Use in spiritual movements
Automatic writing is used in Spiritualism, Spiritism and the New Age movement as a form of channeling. One of the best-known automatic writers was Hélène Smith, an early 20th-century psychic who felt that her automatic writing was the attempt of Martians to communicate with Earth. Another well-known author, Neale Donald Walsch, wrote the book series Conversations with God, claiming to have used automatic writing to speak with God.
Use in therapy
Automatic writing is used as a tool in Freudian psychology and in related "self-knowledge" studies, where it is seen as a means of gaining insight into the mind of the automatic writer through their subconscious word choices.

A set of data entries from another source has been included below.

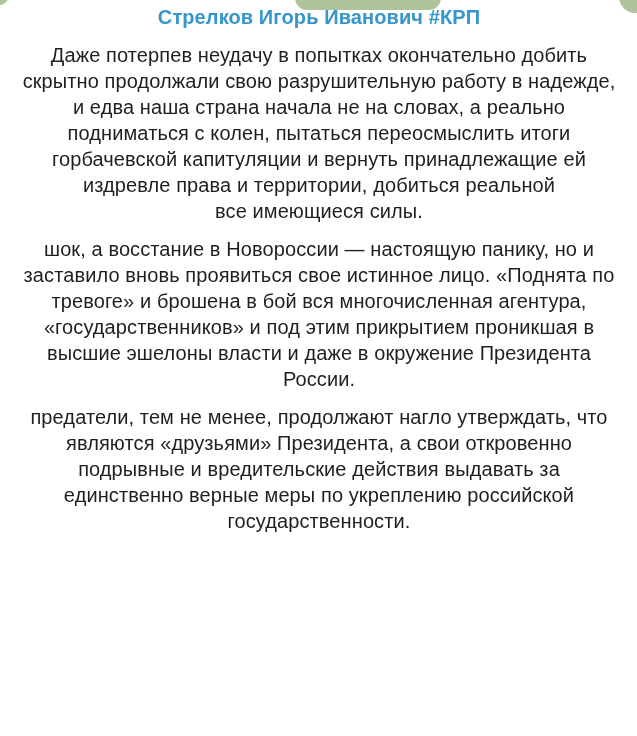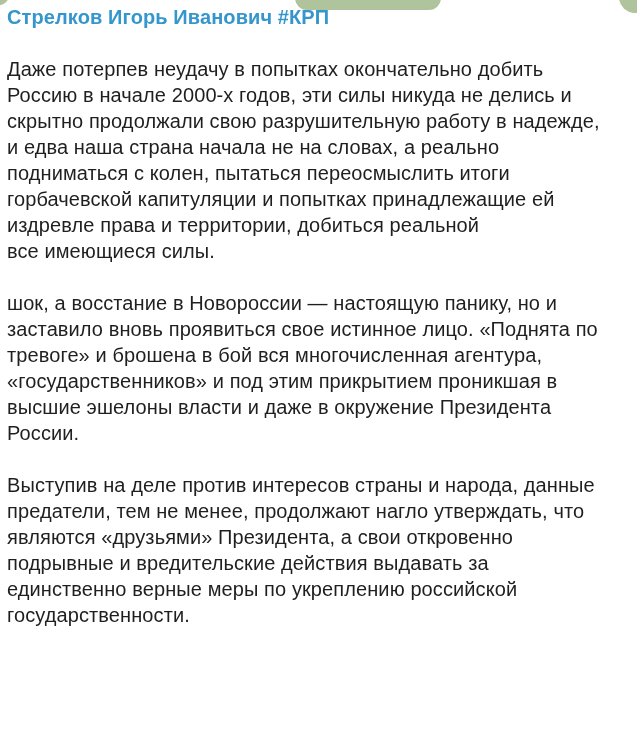--- a/index.html
+++ b/index.html
@@ -14,6 +14,7 @@
     height: 736px;
     background: var(--background, #ffffff);
     overflow: hidden;
+    text-align: center;
   }
   
   .frag {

Use in stimulating creativity
André Breton pioneered the use of automatic writing within the Surrealist movement and produced several important pieces while using the technique, most famously Soluble Fish. The ideas of Hélène Smith, the so-called "Muse of Automatic Writing", also influenced the Surrealist movement (in the Surrealist deck of cards, Smith is the "Genius of Knowledge").
Automatic writing became a part of the Surrealists' repertoire of games, and it soon developed into a number of other Surrealist games and tools that greatly influenced the movement, such as automatic drawing, automatic palimpsest, and a variety of marker-word games. (See Surrealist automatism.)
Free writing later gained popularity with writers and poets, both as a means of stimulating creative thought and as a technique for overcoming writer's block.
Criticism
Skeptics such as James Randi note that there is little evidence distinguishing automatic writing claimed to be of supernatural origins from a parlor game that is little more than sparks of creativity in the minds of the participants.
As there is no scientific evidence regarding the use of automatic writing in psychotherapy, its usage to release repressed memories is suspect as well.